(ChemotherapyAdvisor) – Patients with breast cancer who were disease-free following standard of care therapy and subsequently received the AE37 vaccine had a higher rate of disease-free survival (DFS) at follow-up vs controls, early analyses of a phase 2 study presented during the 2012 Breast Cancer Symposium have found.
Although clinical benefit is observed “particularly in patients with low HER2-expressing tumors,” the benefit “appears to persist” in those with triple negative breast cancer (TNBC), noted Elizabeth A. Mittendorf, MD, of The University of Texas MD Anderson Cancer Center, Houston, TX, and colleagues.
The ongoing trial is enrolling patients with node positive or high-risk node negative breast cancer with any degree of HER2 expression (IHC 1+, 2+ or 3+ or FISH > 1.2) and randomly assigning them to either AE37, a hybrid peptide vaccine created by adding the Ii-Key moiety (LRMK) to the HER2 helper epitope, AE36 (HER2 aa776-790) plus GM-CSF or GM-CSF alone. Each patient receives “6 monthly intradermal inoculations followed by booster inoculations administered every 6 months,” Dr. Mittendorf reported.
Continue Reading
A total of 254 patients have been enrolled, 105 in the vaccine group and 149 in the control group. At a median follow-up of 22.3 months, DFS in the vaccine group was 90.3% vs 81.1% in the control group (P=0.46), a 49% risk reduction, she reported.

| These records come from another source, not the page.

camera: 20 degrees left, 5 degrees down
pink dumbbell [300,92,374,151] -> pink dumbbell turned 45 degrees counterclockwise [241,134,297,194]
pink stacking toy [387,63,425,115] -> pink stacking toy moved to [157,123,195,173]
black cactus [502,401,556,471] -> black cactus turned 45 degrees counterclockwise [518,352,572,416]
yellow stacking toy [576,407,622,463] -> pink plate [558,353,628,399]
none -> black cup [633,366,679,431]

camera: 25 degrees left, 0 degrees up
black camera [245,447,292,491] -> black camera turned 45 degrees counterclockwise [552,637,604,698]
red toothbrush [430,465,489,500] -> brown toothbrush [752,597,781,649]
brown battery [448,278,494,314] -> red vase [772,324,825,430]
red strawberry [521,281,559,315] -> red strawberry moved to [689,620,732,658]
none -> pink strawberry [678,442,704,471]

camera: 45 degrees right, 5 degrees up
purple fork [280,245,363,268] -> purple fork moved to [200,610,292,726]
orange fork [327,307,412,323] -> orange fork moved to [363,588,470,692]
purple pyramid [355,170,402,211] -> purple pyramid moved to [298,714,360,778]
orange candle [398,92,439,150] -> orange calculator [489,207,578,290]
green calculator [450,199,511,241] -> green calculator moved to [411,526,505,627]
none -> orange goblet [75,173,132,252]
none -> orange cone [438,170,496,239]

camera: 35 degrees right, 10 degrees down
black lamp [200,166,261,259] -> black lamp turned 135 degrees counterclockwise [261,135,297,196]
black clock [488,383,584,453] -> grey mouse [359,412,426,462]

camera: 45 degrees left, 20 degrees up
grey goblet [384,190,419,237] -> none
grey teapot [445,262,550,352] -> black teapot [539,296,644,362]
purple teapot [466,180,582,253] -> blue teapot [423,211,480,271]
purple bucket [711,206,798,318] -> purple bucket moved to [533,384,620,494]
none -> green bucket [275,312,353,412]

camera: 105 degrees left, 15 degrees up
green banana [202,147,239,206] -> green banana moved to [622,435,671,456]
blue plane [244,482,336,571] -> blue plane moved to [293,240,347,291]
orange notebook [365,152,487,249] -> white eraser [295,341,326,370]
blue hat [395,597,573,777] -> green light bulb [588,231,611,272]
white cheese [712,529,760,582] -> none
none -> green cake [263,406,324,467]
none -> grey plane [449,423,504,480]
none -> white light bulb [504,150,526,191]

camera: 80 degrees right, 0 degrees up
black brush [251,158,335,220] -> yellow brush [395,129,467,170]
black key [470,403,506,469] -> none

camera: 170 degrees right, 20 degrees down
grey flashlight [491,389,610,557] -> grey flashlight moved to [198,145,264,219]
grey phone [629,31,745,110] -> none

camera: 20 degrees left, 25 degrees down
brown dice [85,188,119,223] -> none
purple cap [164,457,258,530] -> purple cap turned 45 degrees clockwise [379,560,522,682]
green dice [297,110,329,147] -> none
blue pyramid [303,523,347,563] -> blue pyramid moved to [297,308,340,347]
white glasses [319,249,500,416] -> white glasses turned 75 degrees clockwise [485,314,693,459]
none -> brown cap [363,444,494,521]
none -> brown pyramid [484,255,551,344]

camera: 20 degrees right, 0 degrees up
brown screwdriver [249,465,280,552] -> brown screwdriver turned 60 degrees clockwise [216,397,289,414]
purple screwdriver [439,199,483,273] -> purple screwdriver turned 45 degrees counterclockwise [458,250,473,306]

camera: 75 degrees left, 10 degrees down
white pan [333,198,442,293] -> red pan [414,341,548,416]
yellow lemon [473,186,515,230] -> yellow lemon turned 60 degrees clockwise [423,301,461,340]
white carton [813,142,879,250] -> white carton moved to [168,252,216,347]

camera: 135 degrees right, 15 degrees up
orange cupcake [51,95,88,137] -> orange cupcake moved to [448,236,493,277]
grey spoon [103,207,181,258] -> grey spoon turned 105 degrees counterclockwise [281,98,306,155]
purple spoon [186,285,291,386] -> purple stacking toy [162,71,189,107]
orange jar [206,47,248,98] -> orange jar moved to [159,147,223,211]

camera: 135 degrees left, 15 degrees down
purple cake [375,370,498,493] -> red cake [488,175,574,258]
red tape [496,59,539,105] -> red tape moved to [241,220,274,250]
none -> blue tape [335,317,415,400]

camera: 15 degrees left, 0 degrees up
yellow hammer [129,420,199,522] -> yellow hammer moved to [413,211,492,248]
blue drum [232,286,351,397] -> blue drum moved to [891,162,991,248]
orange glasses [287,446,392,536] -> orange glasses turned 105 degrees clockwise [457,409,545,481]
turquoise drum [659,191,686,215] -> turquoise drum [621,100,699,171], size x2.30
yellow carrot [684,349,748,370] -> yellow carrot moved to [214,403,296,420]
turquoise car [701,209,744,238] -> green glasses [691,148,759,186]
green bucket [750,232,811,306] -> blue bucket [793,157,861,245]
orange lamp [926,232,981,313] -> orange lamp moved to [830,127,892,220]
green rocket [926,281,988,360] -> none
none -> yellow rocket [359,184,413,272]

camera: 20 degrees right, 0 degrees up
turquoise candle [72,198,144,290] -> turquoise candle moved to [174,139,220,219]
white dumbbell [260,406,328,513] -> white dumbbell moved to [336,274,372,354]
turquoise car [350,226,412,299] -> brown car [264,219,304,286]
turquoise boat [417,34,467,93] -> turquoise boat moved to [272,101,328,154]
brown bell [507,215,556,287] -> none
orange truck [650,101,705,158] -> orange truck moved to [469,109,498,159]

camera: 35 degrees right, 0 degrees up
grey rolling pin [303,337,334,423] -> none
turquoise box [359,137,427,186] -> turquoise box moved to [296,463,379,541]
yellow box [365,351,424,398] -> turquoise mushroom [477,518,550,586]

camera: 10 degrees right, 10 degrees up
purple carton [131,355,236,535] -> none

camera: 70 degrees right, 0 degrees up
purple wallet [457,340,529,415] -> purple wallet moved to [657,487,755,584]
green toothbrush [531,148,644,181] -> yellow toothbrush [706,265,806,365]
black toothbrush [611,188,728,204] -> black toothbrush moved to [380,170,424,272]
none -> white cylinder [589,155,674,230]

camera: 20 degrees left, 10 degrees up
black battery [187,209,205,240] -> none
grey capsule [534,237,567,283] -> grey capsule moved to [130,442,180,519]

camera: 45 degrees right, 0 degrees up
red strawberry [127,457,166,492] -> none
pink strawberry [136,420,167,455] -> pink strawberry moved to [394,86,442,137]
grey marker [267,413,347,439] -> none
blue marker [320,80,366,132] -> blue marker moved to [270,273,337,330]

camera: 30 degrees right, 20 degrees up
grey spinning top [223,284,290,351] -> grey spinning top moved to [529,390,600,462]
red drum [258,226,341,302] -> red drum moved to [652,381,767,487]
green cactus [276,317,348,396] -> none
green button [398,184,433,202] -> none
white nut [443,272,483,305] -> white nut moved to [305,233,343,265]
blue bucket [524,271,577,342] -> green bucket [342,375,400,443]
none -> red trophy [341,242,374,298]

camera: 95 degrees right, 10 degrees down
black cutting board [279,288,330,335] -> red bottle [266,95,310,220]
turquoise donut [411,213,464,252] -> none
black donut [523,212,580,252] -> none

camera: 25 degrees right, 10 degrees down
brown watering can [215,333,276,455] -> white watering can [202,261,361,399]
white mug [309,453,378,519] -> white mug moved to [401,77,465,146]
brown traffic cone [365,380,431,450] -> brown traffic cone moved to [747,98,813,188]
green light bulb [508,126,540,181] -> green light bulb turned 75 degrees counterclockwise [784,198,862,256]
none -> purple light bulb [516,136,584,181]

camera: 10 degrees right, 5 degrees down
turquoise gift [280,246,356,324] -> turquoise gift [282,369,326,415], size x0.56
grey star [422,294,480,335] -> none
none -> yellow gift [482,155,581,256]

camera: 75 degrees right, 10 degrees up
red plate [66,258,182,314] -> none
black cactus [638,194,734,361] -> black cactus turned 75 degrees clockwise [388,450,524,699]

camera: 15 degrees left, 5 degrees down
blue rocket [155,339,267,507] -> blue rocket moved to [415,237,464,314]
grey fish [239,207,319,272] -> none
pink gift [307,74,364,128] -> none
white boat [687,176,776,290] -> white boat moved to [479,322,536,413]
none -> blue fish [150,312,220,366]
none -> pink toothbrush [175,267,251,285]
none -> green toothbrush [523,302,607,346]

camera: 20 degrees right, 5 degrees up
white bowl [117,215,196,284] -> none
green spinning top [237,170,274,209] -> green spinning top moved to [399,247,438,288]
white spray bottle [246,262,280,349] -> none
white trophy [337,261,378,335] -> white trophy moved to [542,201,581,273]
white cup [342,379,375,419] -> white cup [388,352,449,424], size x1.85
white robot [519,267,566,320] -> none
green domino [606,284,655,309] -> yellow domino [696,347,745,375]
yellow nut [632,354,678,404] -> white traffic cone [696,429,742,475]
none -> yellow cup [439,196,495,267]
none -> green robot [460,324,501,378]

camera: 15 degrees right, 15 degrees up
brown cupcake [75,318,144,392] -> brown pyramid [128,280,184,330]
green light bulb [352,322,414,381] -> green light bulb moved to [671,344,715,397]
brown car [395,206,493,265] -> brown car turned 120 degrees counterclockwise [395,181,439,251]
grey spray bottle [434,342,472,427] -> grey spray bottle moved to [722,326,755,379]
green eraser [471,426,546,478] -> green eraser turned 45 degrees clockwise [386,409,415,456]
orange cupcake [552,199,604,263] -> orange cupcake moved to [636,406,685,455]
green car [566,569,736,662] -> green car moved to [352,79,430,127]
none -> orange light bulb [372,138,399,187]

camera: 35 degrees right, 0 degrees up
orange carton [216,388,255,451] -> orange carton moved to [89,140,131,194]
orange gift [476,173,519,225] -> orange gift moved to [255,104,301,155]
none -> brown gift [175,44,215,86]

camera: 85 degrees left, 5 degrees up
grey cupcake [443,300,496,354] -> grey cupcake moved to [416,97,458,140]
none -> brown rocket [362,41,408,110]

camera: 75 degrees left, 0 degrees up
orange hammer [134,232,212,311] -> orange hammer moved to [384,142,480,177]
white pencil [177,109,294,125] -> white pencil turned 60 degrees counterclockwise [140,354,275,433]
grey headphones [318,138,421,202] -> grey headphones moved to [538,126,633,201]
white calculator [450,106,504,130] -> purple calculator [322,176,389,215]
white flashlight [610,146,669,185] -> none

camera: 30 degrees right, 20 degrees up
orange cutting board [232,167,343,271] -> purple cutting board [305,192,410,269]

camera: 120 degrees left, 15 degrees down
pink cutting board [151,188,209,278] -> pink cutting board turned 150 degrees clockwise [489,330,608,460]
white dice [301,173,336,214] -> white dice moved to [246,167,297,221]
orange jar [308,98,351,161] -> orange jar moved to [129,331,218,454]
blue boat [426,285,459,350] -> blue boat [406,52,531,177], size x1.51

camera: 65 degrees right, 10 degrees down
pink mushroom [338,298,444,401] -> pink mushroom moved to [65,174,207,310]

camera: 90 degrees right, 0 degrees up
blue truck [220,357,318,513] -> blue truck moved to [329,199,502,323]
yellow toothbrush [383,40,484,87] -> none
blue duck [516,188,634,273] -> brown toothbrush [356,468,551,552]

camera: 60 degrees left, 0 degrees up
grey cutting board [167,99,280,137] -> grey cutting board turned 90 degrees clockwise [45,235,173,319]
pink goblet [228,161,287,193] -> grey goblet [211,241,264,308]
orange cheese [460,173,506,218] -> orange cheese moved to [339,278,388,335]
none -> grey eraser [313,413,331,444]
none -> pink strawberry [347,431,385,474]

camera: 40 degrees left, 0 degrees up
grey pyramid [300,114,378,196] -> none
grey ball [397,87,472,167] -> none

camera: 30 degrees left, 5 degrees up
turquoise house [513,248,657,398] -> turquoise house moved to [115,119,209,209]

Among those with low HER2 (IHC 1+ or 2+) expression, the DFS rate was 89.8% in the vaccine group (n=53) compared with 68.2% in the control arm (n=77; P=0.12), a 68% risk reduction. Patients with TNBC (ER/PR negative, HER2 1+ or 2+) had a DFS rate of 83.3% in the vaccine group (n=13) vs 47.6% in the control group (n=23; P=0.23), also a 68% risk reduction. In the TNBC control group, patients had a larger percentage of tumors >2cm (70% vs 31%; P=0.02); otherwise, the TNBC and low HER2 expression vaccine and control groups were well matched, including those with high grade tumors, rate of node positivity, and ER/PR status.
Per protocol, the patients will be followed for 5 years. “However, these data suggest that a subsequent phase 3 trial should evaluate the vaccine in patients with low HER2-expressing disease to include TNBC,” she concluded.